*** Kutipan Dokumen ***

Tuesday, April 21, 2009

100 Buku Sastra Indonesia yang Perlu Dibaca Sebelum Dikuburkan (esai 2 dari 20)

Oleh AN Ismanto

[seri tulisan ini adalah pengantar memasuki buku yang ditulis Tim Sastra IBOEKOE, "100 Buku Sastra Indonesia yang Patut Dibaca Sebelum Dikuburkan". Sebuah sekoci kecil sastra yang muda belia dan dikarunia Tuhan banyak waktu luang untuk menulis]

Ini memang bukan serangkaian buku sastra terbaik. Tetapi bila suatu predikat memang diperlukan, maka “penting” boleh jadi lebih tepat. Dan karena “penting”, maka buku-buku ini “patut” untuk dibaca. Tentu saja predikat “penting” itu bakal memicu berondongan pertanyaan dan—mungkin—cercaan. Mengapa buku-buku ini penting? Apakah daftar ini hendak mengatakan bahwa buku-buku yang tak tercantum di sini “tidak penting”? Apakah kriteria pemilihan memang sudah “tepat” dan “valid”? Apa sebenarnya yang hendak digapai oleh buku ini?

*** Informasi yang Diberikan ***

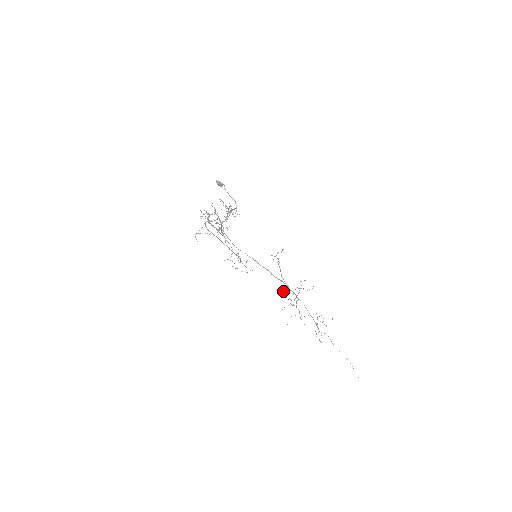
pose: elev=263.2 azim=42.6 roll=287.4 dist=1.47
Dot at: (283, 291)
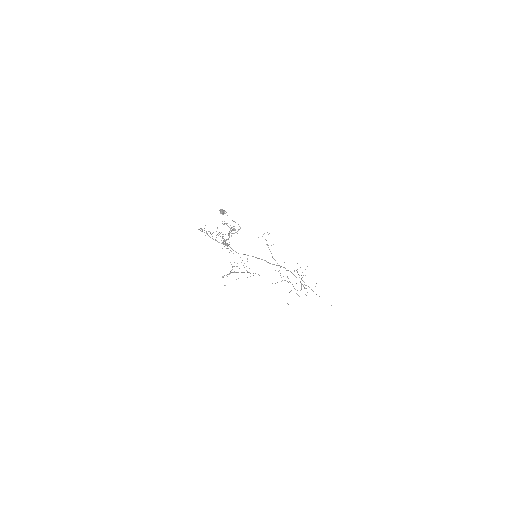
Dot at: occluded
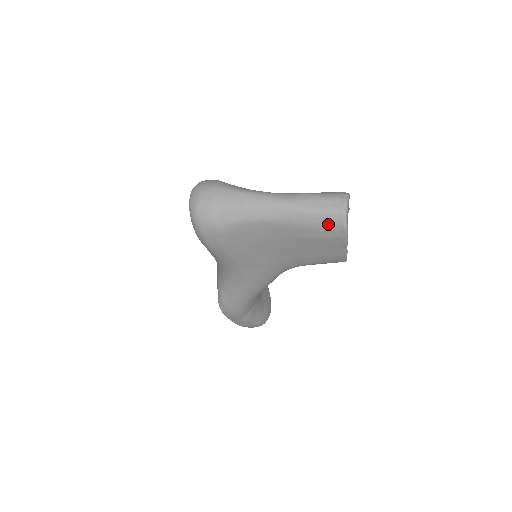
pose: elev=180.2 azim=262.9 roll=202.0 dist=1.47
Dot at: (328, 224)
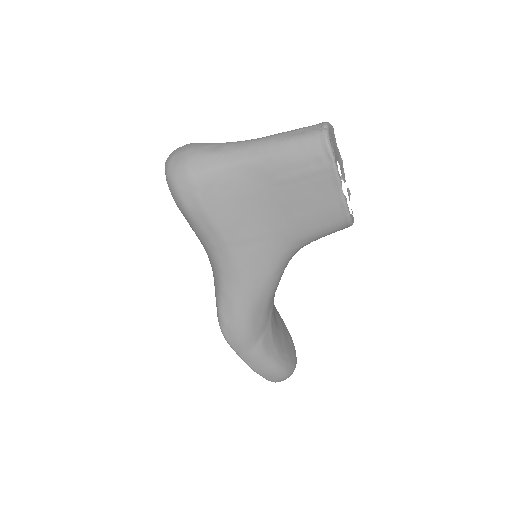
Dot at: (310, 150)
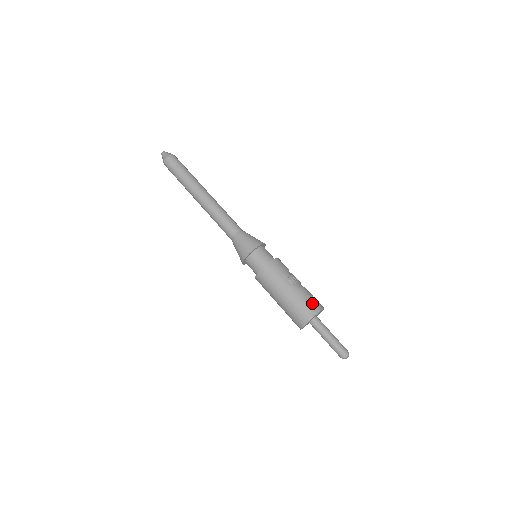
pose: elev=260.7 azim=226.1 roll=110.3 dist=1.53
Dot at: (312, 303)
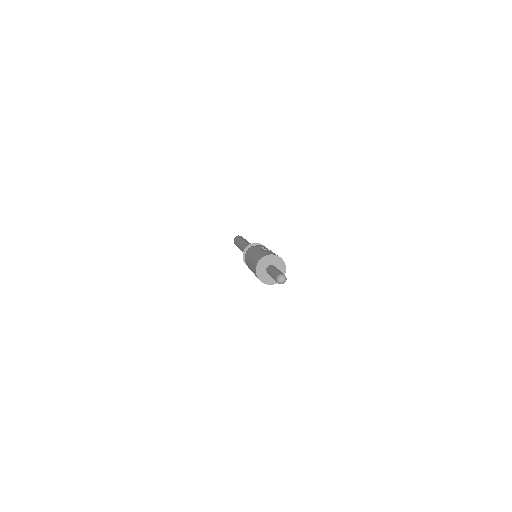
Dot at: (270, 253)
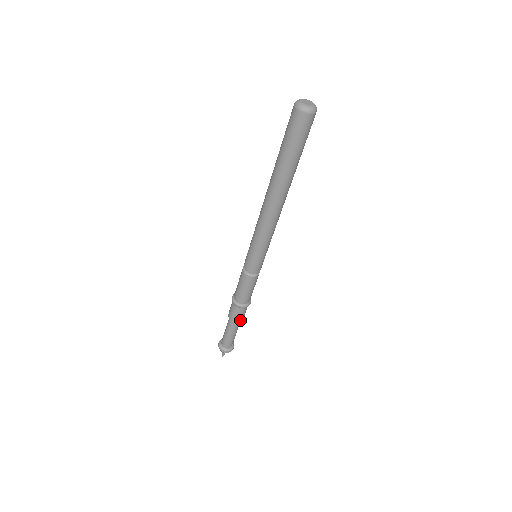
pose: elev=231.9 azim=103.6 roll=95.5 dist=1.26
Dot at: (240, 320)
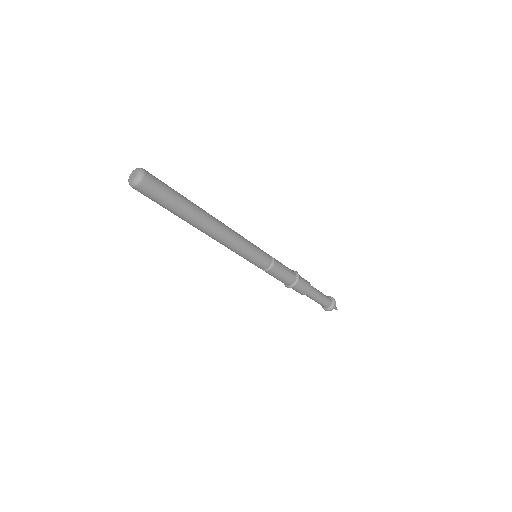
Dot at: (307, 291)
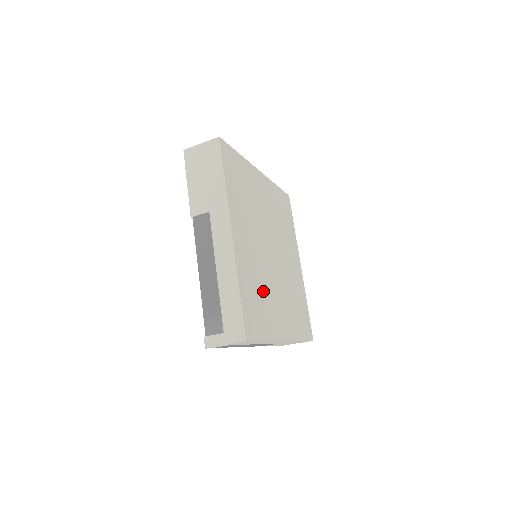
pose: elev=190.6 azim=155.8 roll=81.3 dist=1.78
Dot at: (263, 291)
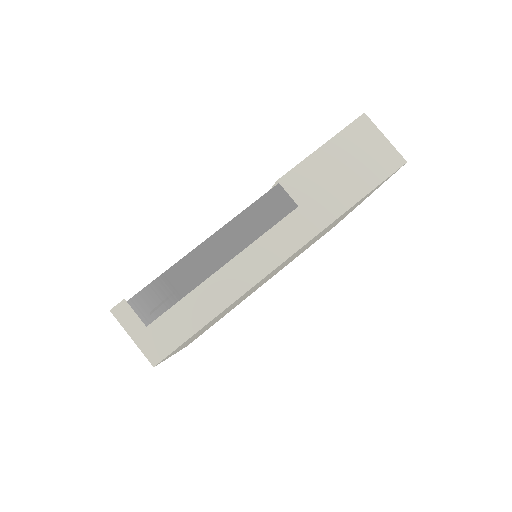
Dot at: (224, 312)
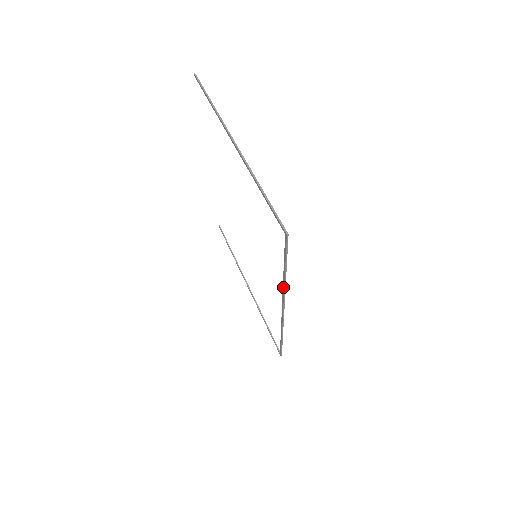
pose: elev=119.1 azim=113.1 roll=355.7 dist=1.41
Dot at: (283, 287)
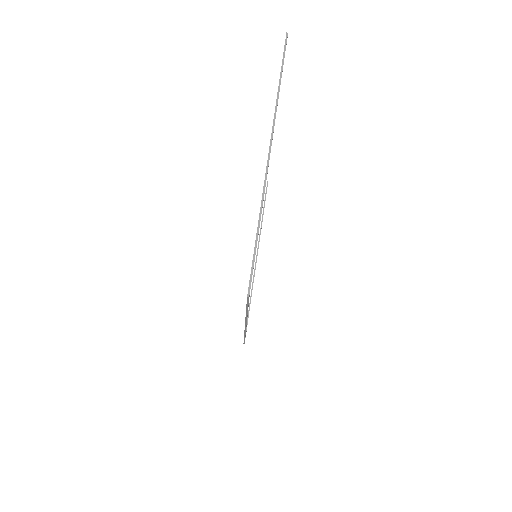
Dot at: occluded
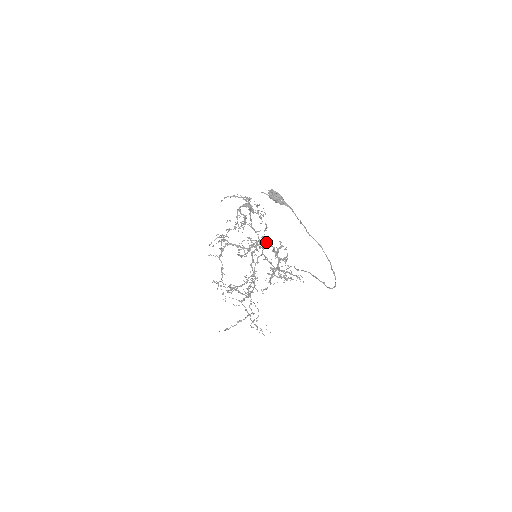
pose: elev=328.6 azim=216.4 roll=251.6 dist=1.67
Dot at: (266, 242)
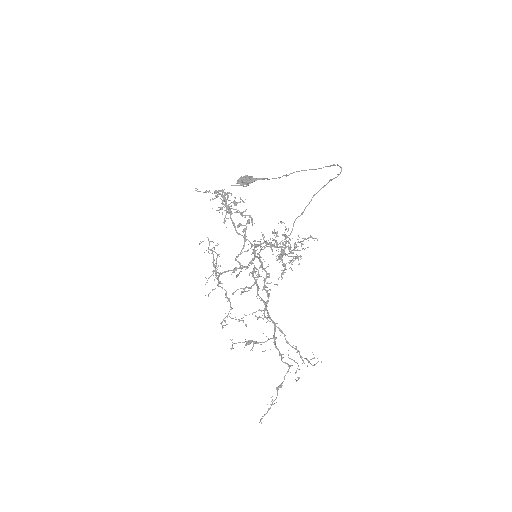
Dot at: (260, 244)
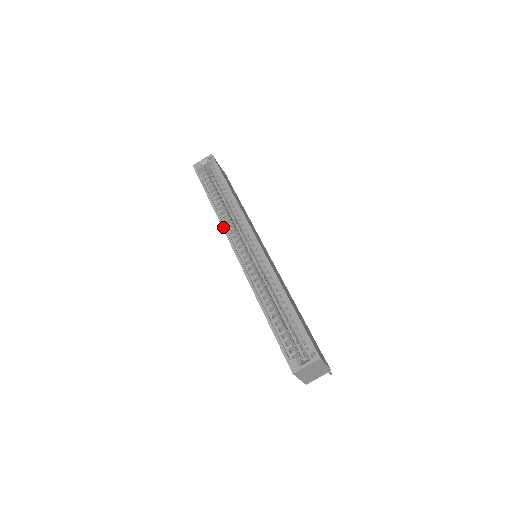
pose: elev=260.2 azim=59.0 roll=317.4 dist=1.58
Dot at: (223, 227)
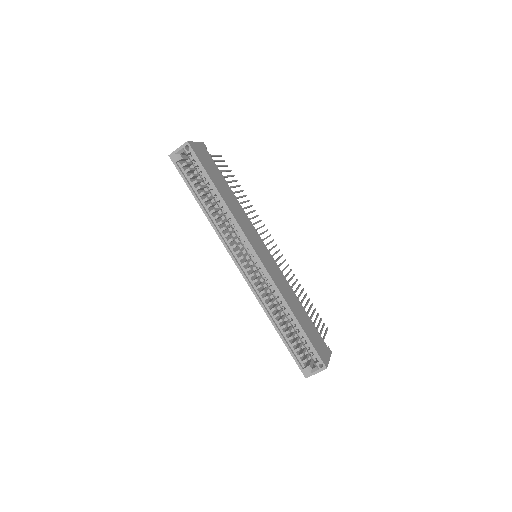
Dot at: (221, 240)
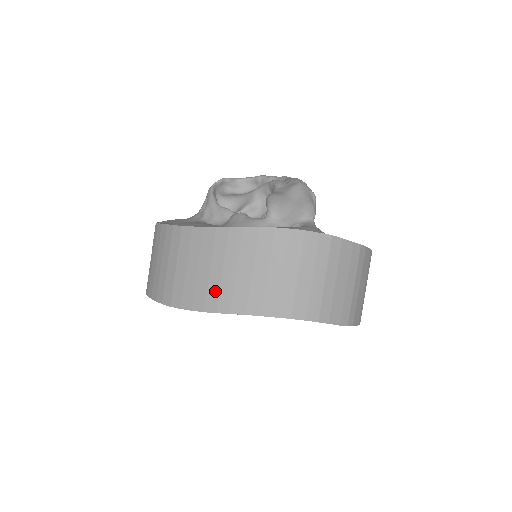
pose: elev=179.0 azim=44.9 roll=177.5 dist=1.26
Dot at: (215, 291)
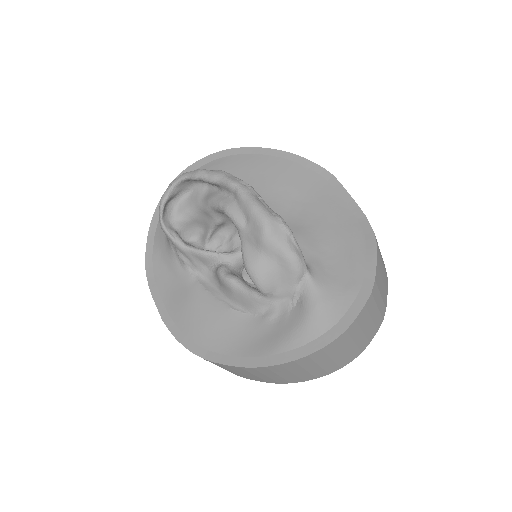
Dot at: (270, 380)
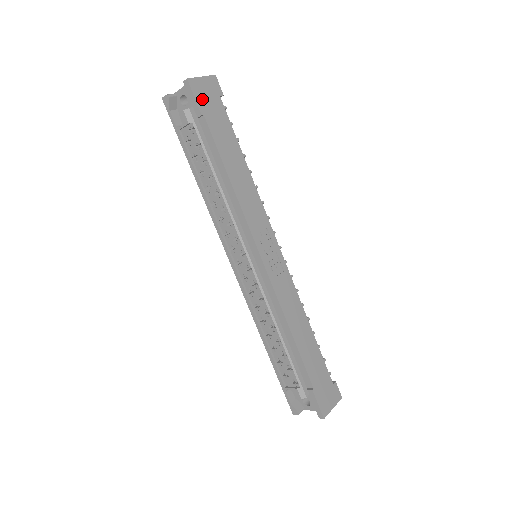
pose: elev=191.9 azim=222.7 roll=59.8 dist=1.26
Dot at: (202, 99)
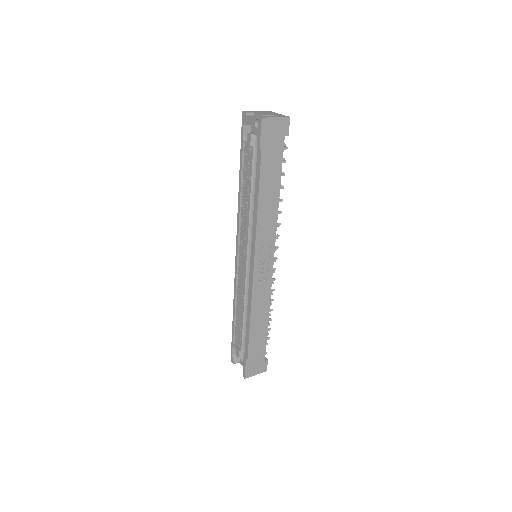
Dot at: (267, 136)
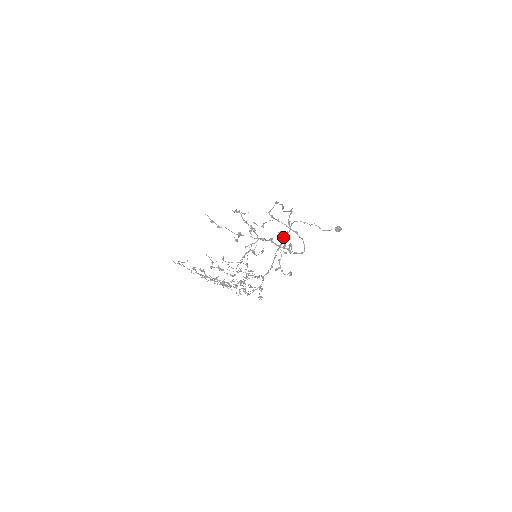
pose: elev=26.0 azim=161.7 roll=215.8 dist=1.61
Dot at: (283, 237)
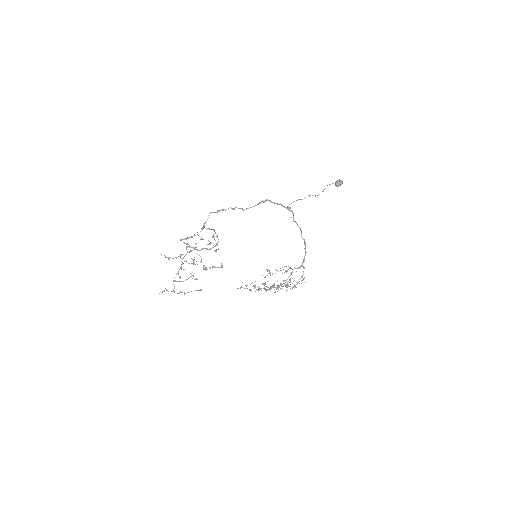
Dot at: occluded
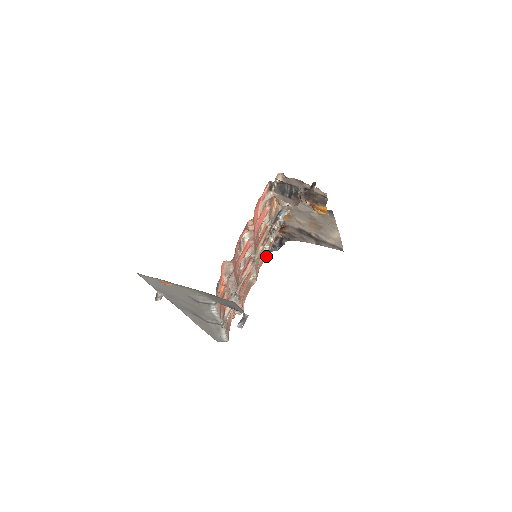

***

Tuliskan kembali tanpa perubahan bagian esai tentang 100 buku sastra Indonesia di atas, mulai dari "Oleh AN Ismanto" dan terus sampai "oleh buku ini?".

Oleh AN Ismanto

[seri tulisan ini adalah pengantar memasuki buku yang ditulis Tim Sastra IBOEKOE, "100 Buku Sastra Indonesia yang Patut Dibaca Sebelum Dikuburkan". Sebuah sekoci kecil sastra yang muda belia dan dikarunia Tuhan banyak waktu luang untuk menulis]

Ini memang bukan serangkaian buku sastra terbaik. Tetapi bila suatu predikat memang diperlukan, maka “penting” boleh jadi lebih tepat. Dan karena “penting”, maka buku-buku ini “patut” untuk dibaca. Tentu saja predikat “penting” itu bakal memicu berondongan pertanyaan dan—mungkin—cercaan. Mengapa buku-buku ini penting? Apakah daftar ini hendak mengatakan bahwa buku-buku yang tak tercantum di sini “tidak penting”? Apakah kriteria pemilihan memang sudah “tepat” dan “valid”? Apa sebenarnya yang hendak digapai oleh buku ini?